(Records supplied Opens)

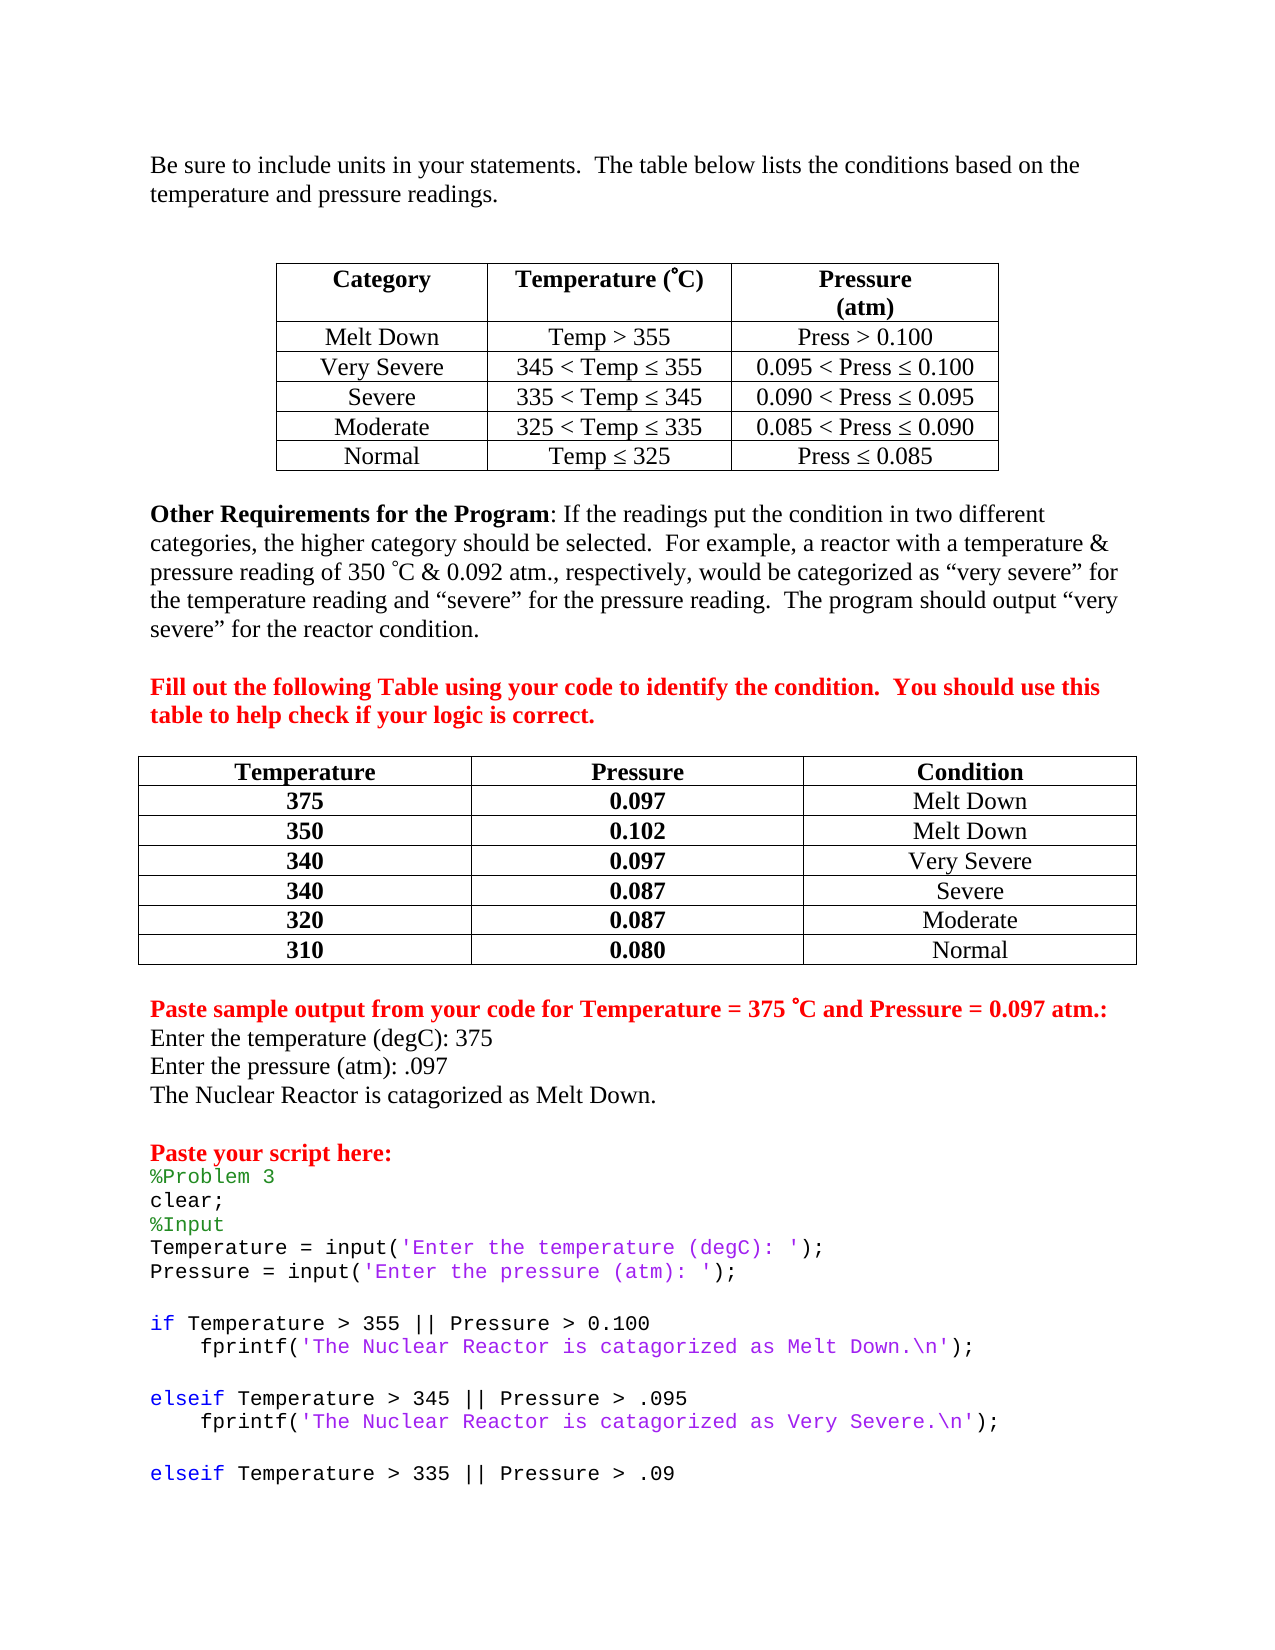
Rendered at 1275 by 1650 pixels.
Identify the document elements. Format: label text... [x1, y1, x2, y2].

table_cell Normal [277, 441, 487, 470]
table_cell 0.090 < Press ≤ 0.095 [732, 382, 998, 411]
table_cell Temp ≤ 325 [488, 441, 731, 470]
table_cell Very Severe [277, 352, 487, 381]
table_cell Temp > 355 [488, 322, 731, 351]
table_cell Melt Down [804, 816, 1136, 845]
text elseif Temperature > 335 || Pressure > .09 [150, 1463, 1125, 1487]
text The Nuclear Reactor is catagorized as Melt Down. [150, 1080, 1125, 1109]
table_cell Normal [804, 935, 1136, 964]
table_cell 0.085 < Press ≤ 0.090 [732, 412, 998, 440]
table_cell 0.087 [472, 876, 803, 904]
text Fill out the following Table using your code to identify the condition. You should use this table to help check if your logic is correct. [150, 672, 1125, 729]
text Enter the pressure (atm): .097 [150, 1051, 1125, 1080]
text if Temperature > 355 || Pressure > 0.100 [150, 1313, 1125, 1336]
text fprintf('The Nuclear Reactor is catagorized as Very Severe.\n'); [150, 1412, 1125, 1435]
table_header Pressure (atm) [732, 264, 998, 321]
table_cell 0.102 [472, 816, 803, 845]
table_cell 345 < Temp ≤ 355 [488, 352, 731, 381]
table_header Temperature [139, 757, 471, 785]
table_header Pressure [472, 757, 803, 785]
table_cell 340 [139, 876, 471, 904]
table_cell 350 [139, 816, 471, 845]
text elseif Temperature > 345 || Pressure > .095 [150, 1388, 1125, 1412]
table_cell 0.080 [472, 935, 803, 964]
table_cell 320 [139, 906, 471, 934]
text Other Requirements for the Program: If the readings put the condition in two different categories, the higher category should be selected. For example, a reactor with a temperature & pressure reading of 350 C & 0.092 atm., respectively, would be categorized as “very severe” for the temperature reading and “severe” for the pressure reading. The program should output “very severe” for the reactor condition. [150, 499, 1125, 643]
table_cell Melt Down [277, 322, 487, 351]
text Paste sample output from your code for Temperature = 375 C and Pressure = 0.097 atm.: [150, 994, 1125, 1023]
table_cell 335 < Temp ≤ 345 [488, 382, 731, 411]
text Pressure = input('Enter the pressure (atm): '); [150, 1261, 1125, 1284]
text clear; [150, 1190, 1125, 1214]
text fprintf('The Nuclear Reactor is catagorized as Melt Down.\n'); [150, 1336, 1125, 1360]
table_header Temperature (C) [488, 264, 731, 321]
table_cell 0.095 < Press ≤ 0.100 [732, 352, 998, 381]
table_cell 0.087 [472, 906, 803, 934]
table_cell Severe [277, 382, 487, 411]
table_cell Moderate [277, 412, 487, 440]
table_cell Melt Down [804, 786, 1136, 815]
table_cell Very Severe [804, 846, 1136, 875]
table_cell Press ≤ 0.085 [732, 441, 998, 470]
table_cell 375 [139, 786, 471, 815]
table_header Condition [804, 757, 1136, 785]
text %Input [150, 1214, 1125, 1237]
table_cell Severe [804, 876, 1136, 904]
text Temperature = input('Enter the temperature (degC): '); [150, 1237, 1125, 1261]
table_cell 310 [139, 935, 471, 964]
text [150, 150, 1125, 207]
table_cell 325 < Temp ≤ 335 [488, 412, 731, 440]
text Enter the temperature (degC): 375 [150, 1023, 1125, 1051]
table_cell 0.097 [472, 846, 803, 875]
text %Problem 3 [150, 1166, 1125, 1190]
table_cell 0.097 [472, 786, 803, 815]
table_cell 340 [139, 846, 471, 875]
table_cell Moderate [804, 906, 1136, 934]
table_cell Press > 0.100 [732, 322, 998, 351]
text Paste your script here: [150, 1138, 1125, 1166]
table_header Category [277, 264, 487, 321]
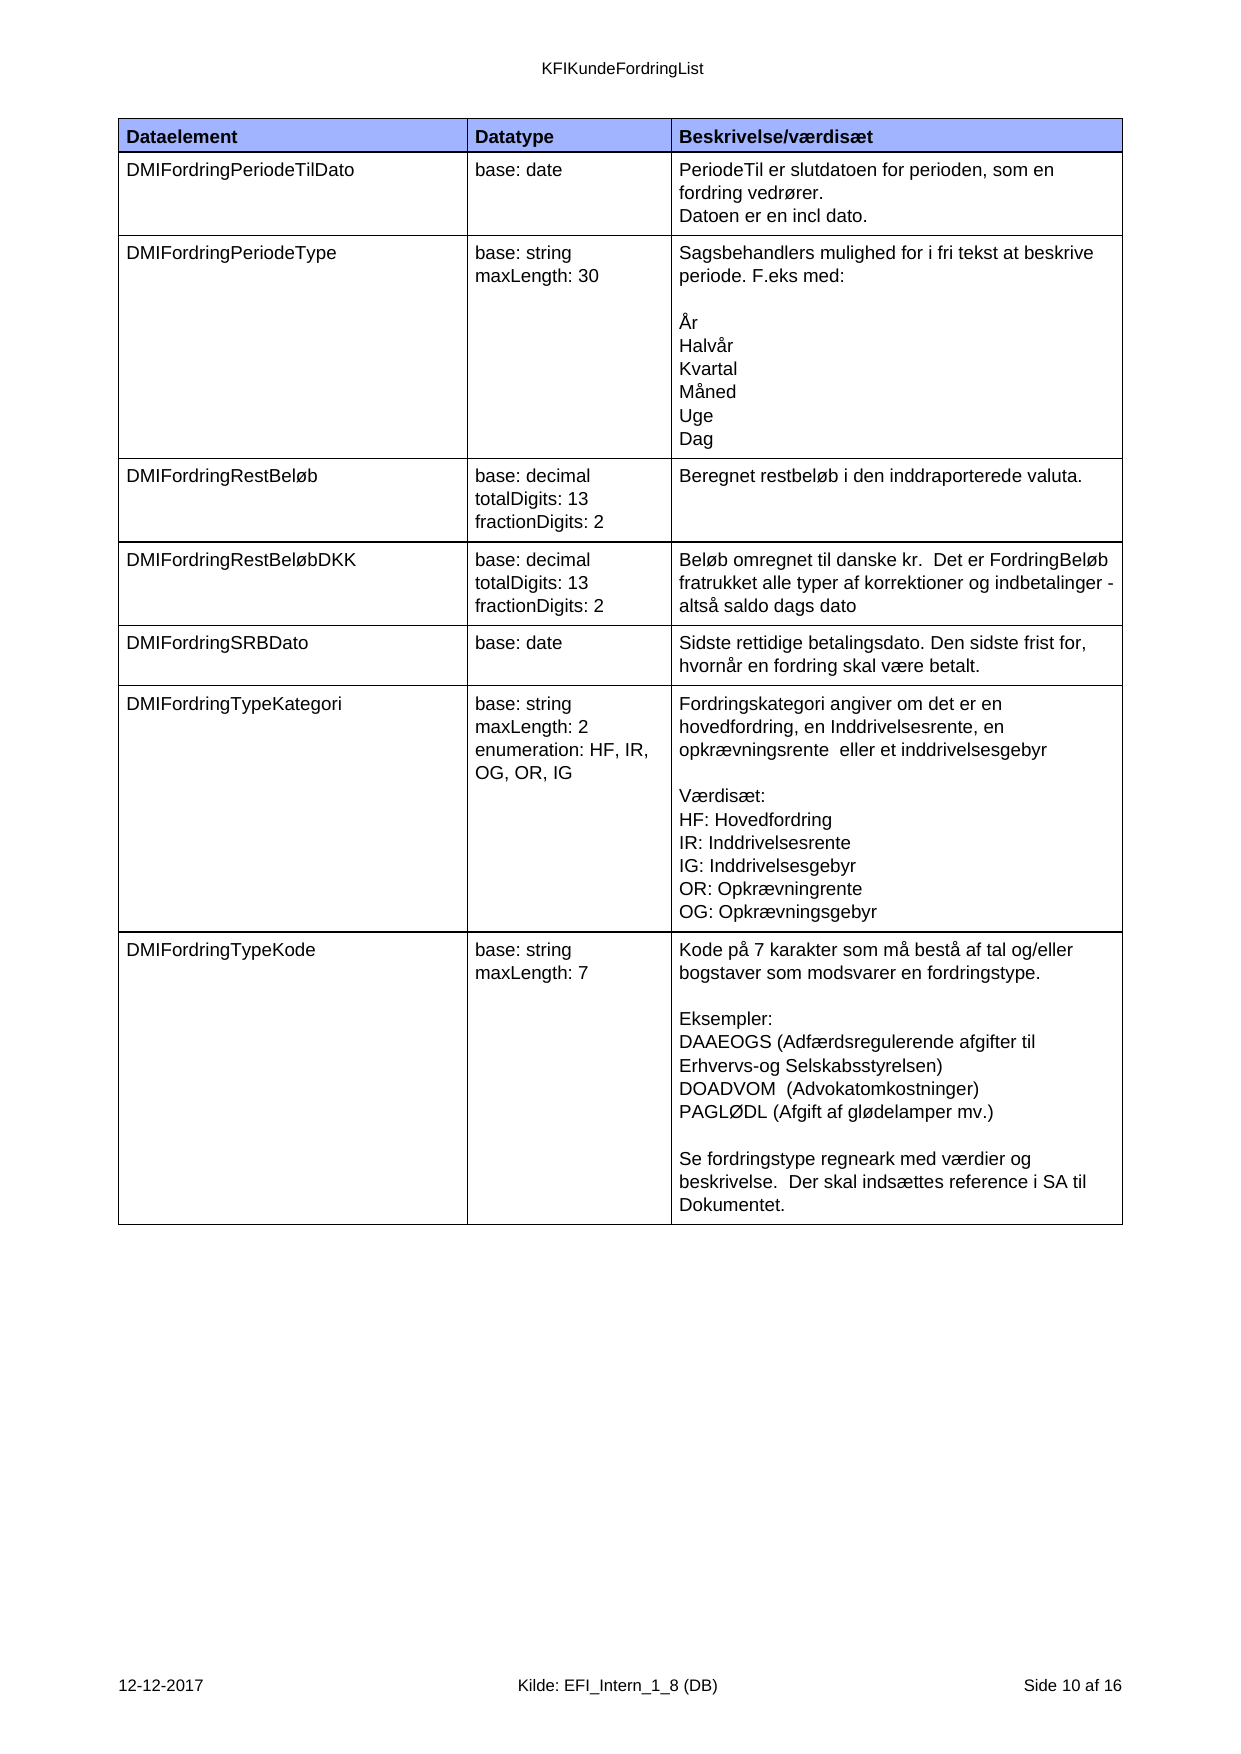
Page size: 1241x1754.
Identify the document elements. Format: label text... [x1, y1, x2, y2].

table_cell base: string maxLength: 7 [468, 933, 671, 1223]
table_cell Beløb omregnet til danske kr. Det er FordringBeløb fratrukket alle typer af korrektioner og indbetalinger - altså saldo dags dato [672, 543, 1122, 624]
table_header Dataelement [119, 119, 467, 151]
table_cell base: date [468, 626, 671, 685]
table_cell Sagsbehandlers mulighed for i fri tekst at beskrive periode. F.eks med: År Halvår Kvartal Måned Uge Dag [672, 236, 1122, 457]
table_cell base: date [468, 153, 671, 234]
table_cell DMIFordringPeriodeType [119, 236, 467, 457]
table_cell Fordringskategori angiver om det er en hovedfordring, en Inddrivelsesrente, en opkrævningsrente eller et inddrivelsesgebyr Værdisæt: HF: Hovedfordring IR: Inddrivelsesrente IG: Inddrivelsesgebyr OR: Opkrævningrente OG: Opkrævningsgebyr [672, 686, 1122, 931]
table_cell base: decimal totalDigits: 13 fractionDigits: 2 [468, 543, 671, 624]
table_cell DMIFordringRestBeløbDKK [119, 543, 467, 624]
table_cell DMIFordringTypeKategori [119, 686, 467, 931]
table_cell base: decimal totalDigits: 13 fractionDigits: 2 [468, 459, 671, 541]
table_cell base: string maxLength: 2 enumeration: HF, IR, OG, OR, IG [468, 686, 671, 931]
table_cell Beregnet restbeløb i den inddraporterede valuta. [672, 459, 1122, 541]
table_cell Kode på 7 karakter som må bestå af tal og/eller bogstaver som modsvarer en fordringstype. Eksempler: DAAEOGS (Adfærdsregulerende afgifter til Erhvervs-og Selskabsstyrelsen) DOADVOM (Advokatomkostninger) PAGLØDL (Afgift af glødelamper mv.) Se fordringstype regneark med værdier og beskrivelse. Der skal indsættes reference i SA til Dokumentet. [672, 933, 1122, 1223]
table_cell DMIFordringTypeKode [119, 933, 467, 1223]
table_cell DMIFordringSRBDato [119, 626, 467, 685]
table_cell DMIFordringPeriodeTilDato [119, 153, 467, 234]
table_cell base: string maxLength: 30 [468, 236, 671, 457]
table_cell DMIFordringRestBeløb [119, 459, 467, 541]
table_cell Sidste rettidige betalingsdato. Den sidste frist for, hvornår en fordring skal være betalt. [672, 626, 1122, 685]
table_header Datatype [468, 119, 671, 151]
table_cell PeriodeTil er slutdatoen for perioden, som en fordring vedrører. Datoen er en incl dato. [672, 153, 1122, 234]
table_header Beskrivelse/værdisæt [672, 119, 1122, 151]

(Records supplied Closes)

> _Requirement_
A verbatim copy of the data, pictures removed, is the expected result.

> _The completed task_
Rendered at 1275 by 1650 pixels.
Identify the document elements. Format: label text... [x1, y1, x2, y2].

table_cell Normal [277, 441, 487, 470]
table_cell 0.090 < Press ≤ 0.095 [732, 382, 998, 411]
table_cell Temp ≤ 325 [488, 441, 731, 470]
table_cell Very Severe [277, 352, 487, 381]
table_cell Temp > 355 [488, 322, 731, 351]
table_cell Melt Down [804, 816, 1136, 845]
text elseif Temperature > 335 || Pressure > .09 [150, 1463, 1125, 1487]
text The Nuclear Reactor is catagorized as Melt Down. [150, 1080, 1125, 1109]
table_cell Normal [804, 935, 1136, 964]
table_cell 0.085 < Press ≤ 0.090 [732, 412, 998, 440]
table_cell 0.087 [472, 876, 803, 904]
text Fill out the following Table using your code to identify the condition. You should use this table to help check if your logic is correct. [150, 672, 1125, 729]
text Enter the pressure (atm): .097 [150, 1051, 1125, 1080]
text if Temperature > 355 || Pressure > 0.100 [150, 1313, 1125, 1336]
text fprintf('The Nuclear Reactor is catagorized as Very Severe.\n'); [150, 1412, 1125, 1435]
table_header Pressure (atm) [732, 264, 998, 321]
table_cell 0.102 [472, 816, 803, 845]
table_cell 345 < Temp ≤ 355 [488, 352, 731, 381]
table_header Temperature [139, 757, 471, 785]
table_header Pressure [472, 757, 803, 785]
table_cell 340 [139, 876, 471, 904]
table_cell 350 [139, 816, 471, 845]
text elseif Temperature > 345 || Pressure > .095 [150, 1388, 1125, 1412]
table_cell 0.080 [472, 935, 803, 964]
table_cell 320 [139, 906, 471, 934]
text Other Requirements for the Program: If the readings put the condition in two different categories, the higher category should be selected. For example, a reactor with a temperature & pressure reading of 350 C & 0.092 atm., respectively, would be categorized as “very severe” for the temperature reading and “severe” for the pressure reading. The program should output “very severe” for the reactor condition. [150, 499, 1125, 643]
table_cell Melt Down [277, 322, 487, 351]
text Paste sample output from your code for Temperature = 375 C and Pressure = 0.097 atm.: [150, 994, 1125, 1023]
table_cell 335 < Temp ≤ 345 [488, 382, 731, 411]
text Pressure = input('Enter the pressure (atm): '); [150, 1261, 1125, 1284]
text clear; [150, 1190, 1125, 1214]
text fprintf('The Nuclear Reactor is catagorized as Melt Down.\n'); [150, 1336, 1125, 1360]
table_header Temperature (C) [488, 264, 731, 321]
table_cell 0.095 < Press ≤ 0.100 [732, 352, 998, 381]
table_cell 0.087 [472, 906, 803, 934]
table_cell Severe [277, 382, 487, 411]
table_cell Moderate [277, 412, 487, 440]
table_cell Melt Down [804, 786, 1136, 815]
table_cell Very Severe [804, 846, 1136, 875]
table_cell Press ≤ 0.085 [732, 441, 998, 470]
table_cell 375 [139, 786, 471, 815]
table_header Condition [804, 757, 1136, 785]
text %Input [150, 1214, 1125, 1237]
table_cell Severe [804, 876, 1136, 904]
text Temperature = input('Enter the temperature (degC): '); [150, 1237, 1125, 1261]
table_cell 310 [139, 935, 471, 964]
text [150, 150, 1125, 207]
table_cell 325 < Temp ≤ 335 [488, 412, 731, 440]
text Enter the temperature (degC): 375 [150, 1023, 1125, 1051]
table_cell 0.097 [472, 846, 803, 875]
text %Problem 3 [150, 1166, 1125, 1190]
table_cell 0.097 [472, 786, 803, 815]
table_cell 340 [139, 846, 471, 875]
table_cell Moderate [804, 906, 1136, 934]
table_cell Press > 0.100 [732, 322, 998, 351]
text Paste your script here: [150, 1138, 1125, 1166]
table_header Category [277, 264, 487, 321]
Page size: 1241x1754.
Identify the document elements. Format: label text... [x1, y1, x2, y2].

table_cell base: string maxLength: 7 [468, 933, 671, 1223]
table_cell Beløb omregnet til danske kr. Det er FordringBeløb fratrukket alle typer af korrektioner og indbetalinger - altså saldo dags dato [672, 543, 1122, 624]
table_header Dataelement [119, 119, 467, 151]
table_cell base: date [468, 626, 671, 685]
table_cell Sagsbehandlers mulighed for i fri tekst at beskrive periode. F.eks med: År Halvår Kvartal Måned Uge Dag [672, 236, 1122, 457]
table_cell base: date [468, 153, 671, 234]
table_cell DMIFordringPeriodeType [119, 236, 467, 457]
table_cell Fordringskategori angiver om det er en hovedfordring, en Inddrivelsesrente, en opkrævningsrente eller et inddrivelsesgebyr Værdisæt: HF: Hovedfordring IR: Inddrivelsesrente IG: Inddrivelsesgebyr OR: Opkrævningrente OG: Opkrævningsgebyr [672, 686, 1122, 931]
table_cell base: decimal totalDigits: 13 fractionDigits: 2 [468, 543, 671, 624]
table_cell DMIFordringRestBeløbDKK [119, 543, 467, 624]
table_cell DMIFordringTypeKategori [119, 686, 467, 931]
table_cell base: decimal totalDigits: 13 fractionDigits: 2 [468, 459, 671, 541]
table_cell base: string maxLength: 2 enumeration: HF, IR, OG, OR, IG [468, 686, 671, 931]
table_cell Beregnet restbeløb i den inddraporterede valuta. [672, 459, 1122, 541]
table_cell Kode på 7 karakter som må bestå af tal og/eller bogstaver som modsvarer en fordringstype. Eksempler: DAAEOGS (Adfærdsregulerende afgifter til Erhvervs-og Selskabsstyrelsen) DOADVOM (Advokatomkostninger) PAGLØDL (Afgift af glødelamper mv.) Se fordringstype regneark med værdier og beskrivelse. Der skal indsættes reference i SA til Dokumentet. [672, 933, 1122, 1223]
table_cell DMIFordringTypeKode [119, 933, 467, 1223]
table_cell DMIFordringSRBDato [119, 626, 467, 685]
table_cell DMIFordringPeriodeTilDato [119, 153, 467, 234]
table_cell base: string maxLength: 30 [468, 236, 671, 457]
table_cell DMIFordringRestBeløb [119, 459, 467, 541]
table_cell Sidste rettidige betalingsdato. Den sidste frist for, hvornår en fordring skal være betalt. [672, 626, 1122, 685]
table_header Datatype [468, 119, 671, 151]
table_cell PeriodeTil er slutdatoen for perioden, som en fordring vedrører. Datoen er en incl dato. [672, 153, 1122, 234]
table_header Beskrivelse/værdisæt [672, 119, 1122, 151]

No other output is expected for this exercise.